In women, ADHD is more often inattentive than hyperactive — and inattentive ADHD is quiet. It doesn't disrupt the classroom. It looks like daydreaming, like being "scattered" or "ditzy," like a smart girl who isn't living up to her potential. Because it doesn't cause trouble for anyone else, it gets overlooked, and the girl learns to mask it, often at enormous internal cost.

That masking is a huge part of the story. Many women with ADHD become intense perfectionists and over-preparers, building elaborate systems to compensate for a brain they don't understand. From the outside they look organised and high-achieving. On the inside they're exhausted, anxious, and convinced they're one slipped mask away from everyone finding out how hard they're actually working to keep up.

This is why ADHD in women is so often misdiagnosed as anxiety or depression. Those conditions can absolutely coexist — but frequently the anxiety is downstream of years of undiagnosed ADHD: the chronic stress of missed deadlines, the shame of forgetting things, the toll of working twice as hard for the same result. Treating the anxiety without recognising the ADHD underneath only addresses half the picture.

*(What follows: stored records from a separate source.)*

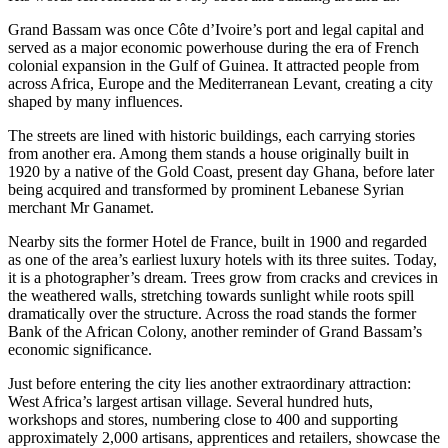
Grand Bassam was once Côte d’Ivoire’s port and legal capital and
served as a major economic powerhouse during the era of French
colonial expansion in the Gulf of Guinea. It attracted people from
across Africa, Europe and the Mediterranean Levant, creating a city
shaped by many influences.
The streets are lined with historic buildings, each carrying stories
from another era. Among them stands a house originally built in
1920 by a native of the Gold Coast, present day Ghana, before later
being acquired and transformed by prominent Lebanese Syrian
merchant Mr Ganamet.
Nearby sits the former Hotel de France, built in 1900 and regarded
as one of the area’s earliest luxury hotels with its three suites. Today,
it is a photographer’s dream. Trees grow from cracks and crevices in
the weathered walls, stretching towards sunlight while roots spill
dramatically over the structure. Across the road stands the former
Bank of the African Colony, another reminder of Grand Bassam’s
economic significance.
Just before entering the city lies another extraordinary attraction:
West Africa’s largest artisan village. Several hundred huts,
workshops and stores, numbering close to 400 and supporting
approximately 2,000 artisans, apprentices and retailers, showcase the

Hormones add another layer that the old research ignored entirely. Estrogen affects dopamine, so ADHD symptoms often intensify premenstrually, postpartum, and during perimenopause. Many women describe their symptoms becoming suddenly unmanageable in their forties — not because anything is newly wrong, but because a hormonal shift removed the buffer they'd been unconsciously relying on for years.

If any of this feels like reading your own diary, you are not broken, dramatic, or making it up. You may simply have a brain that was never assessed on its own terms. A self-assessment can help you name the pattern, and a licensed professional can give you a real evaluation. Understanding it changes everything — not because you become a different person, but because you finally get to stop blaming yourself for being one.